= Thomas Ahern (businessman) =

Thomas Ahern (23 December 1884 – 22 May 1970) was the owner and manager of the Western Australian department store chain Aherns.

==Early life==
Ahern was born on 23 December 1884 in the village of Ballymacoda, Ireland. His parents were farmers Patrick Ahern and his wife Mary, née McGrath. Following his education at the village school, Ahern had to support himself – the family farm could not adequately provide for him and his five brothers. He also served in several other roles, including as trustee of the Karrakatta Cemetery Board and a justice of the peace. He became an apprentice to a draper in Midleton, and from 1904 found employment in Tipperary, Dublin, Kilkenny and Waterford.

In 1910 he applied for an assistance package to come to Australia, in place of a colleague who would not be going. He made the journey in 1911, getting off at Fremantle following the recommendation of a Catholic priest. Ahern found employment in Boulder, and arranged for his fiancé, Nora McGrath, to travel to Australia. They married in Perth on 19 June 1912, and relocated there.

==Business==
Ahern's job in Boulder was at Brennans' drapery. In Perth he became a departmental manager for Bon Marché from 1912 to 1918, and subsequently was the manager of Brennans' store in Perth. In 1922 he was offered the opportunity to manage the Quinlan family's store Robertson and Moffat's Successors, which sold drapery and furniture. Ahern demanded a controlling interest in a partnership, which he received. The store opened as Aherns on 15 May 1922, with 50 employees.

The company was profitable from the start, and over time Ahern bought out the remaining shares from his partners. In 1970 Aherns had 500 employees; around that time his sons had proposed expanding with new stores in suburbs, which the elder Ahern eagerly endorsed.

==Other roles and personal life==
Ahern had five children with his wife Nora, three sons and two daughters. Their third, Tom, was born in 1919, and became a doctor and was an honorary consultant ear, nose and throat surgeon at Royal Perth Hospital.

Ahern took on several roles apart from managing his business. He was a trustee of the Karrakatta Cemetery Board from 1938 to 1942, patron of the Claremont Football Club between 1940 and 1969, president of the Retail Traders' Association of Western Australia from 1945 to 1947, and president of the Perth Chamber of Commerce from 1954 to 1955.

Ahern was also pointed a papal knight of St Sylvester in Rome in 1927, whilst on a trip to Europe; and a justice of the peace in 1940.
Other interests included golf, swimming, and racing horses – he owned three horse.

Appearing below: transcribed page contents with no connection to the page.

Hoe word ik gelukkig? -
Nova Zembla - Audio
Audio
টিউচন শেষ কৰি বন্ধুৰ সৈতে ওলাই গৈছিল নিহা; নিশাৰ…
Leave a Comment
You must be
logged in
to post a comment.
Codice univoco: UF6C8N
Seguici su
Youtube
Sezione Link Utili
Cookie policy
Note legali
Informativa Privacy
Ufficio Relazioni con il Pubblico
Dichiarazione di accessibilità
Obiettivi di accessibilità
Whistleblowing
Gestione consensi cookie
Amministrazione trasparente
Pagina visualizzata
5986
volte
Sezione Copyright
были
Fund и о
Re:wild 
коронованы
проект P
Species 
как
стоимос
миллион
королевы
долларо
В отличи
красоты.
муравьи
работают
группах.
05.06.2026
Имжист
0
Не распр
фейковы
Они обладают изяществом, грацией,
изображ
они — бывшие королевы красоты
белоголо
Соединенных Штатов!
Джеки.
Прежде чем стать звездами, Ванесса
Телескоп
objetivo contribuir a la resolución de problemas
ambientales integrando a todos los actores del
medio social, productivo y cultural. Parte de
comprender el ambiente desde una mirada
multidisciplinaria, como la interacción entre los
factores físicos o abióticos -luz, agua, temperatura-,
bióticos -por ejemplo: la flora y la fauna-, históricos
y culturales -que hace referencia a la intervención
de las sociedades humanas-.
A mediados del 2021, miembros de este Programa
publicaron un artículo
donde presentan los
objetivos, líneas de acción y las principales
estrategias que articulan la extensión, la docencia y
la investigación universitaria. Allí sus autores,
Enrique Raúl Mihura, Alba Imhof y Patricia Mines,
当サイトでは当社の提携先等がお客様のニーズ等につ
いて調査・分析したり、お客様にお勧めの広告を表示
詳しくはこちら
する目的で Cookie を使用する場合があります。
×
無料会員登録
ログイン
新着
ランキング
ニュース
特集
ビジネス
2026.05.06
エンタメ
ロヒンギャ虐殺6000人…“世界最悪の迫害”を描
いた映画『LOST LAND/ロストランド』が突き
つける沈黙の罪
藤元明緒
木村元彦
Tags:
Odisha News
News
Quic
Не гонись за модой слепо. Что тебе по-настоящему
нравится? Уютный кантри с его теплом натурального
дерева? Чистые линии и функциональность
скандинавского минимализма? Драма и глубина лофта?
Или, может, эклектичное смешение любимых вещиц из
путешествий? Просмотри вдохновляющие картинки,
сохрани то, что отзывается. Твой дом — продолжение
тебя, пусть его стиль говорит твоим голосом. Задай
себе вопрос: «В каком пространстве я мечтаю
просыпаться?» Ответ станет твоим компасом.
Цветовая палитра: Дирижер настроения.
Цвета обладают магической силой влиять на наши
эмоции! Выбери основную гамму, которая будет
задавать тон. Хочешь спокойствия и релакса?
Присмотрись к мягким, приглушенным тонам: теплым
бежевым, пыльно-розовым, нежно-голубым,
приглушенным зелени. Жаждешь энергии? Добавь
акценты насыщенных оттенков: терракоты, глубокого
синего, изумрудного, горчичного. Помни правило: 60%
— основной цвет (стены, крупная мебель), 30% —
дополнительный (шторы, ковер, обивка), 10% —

Ahern died on 22 May 1970, and was buried at Karrakatta Cemetery.

==Legacy==
By 1997 Aherns had grown to employ 1,500 workers, and had stores in Rockingham, Claremont, Booragoon and Karrinyup, in addition to the original Hay Street location. David Jones bought Aherns and its five stores in October 1999 for $29 million.

Ahern was recognised as one of the most influential Western Australian businesspeople in The West Australians 2013 list of the 100 most influential.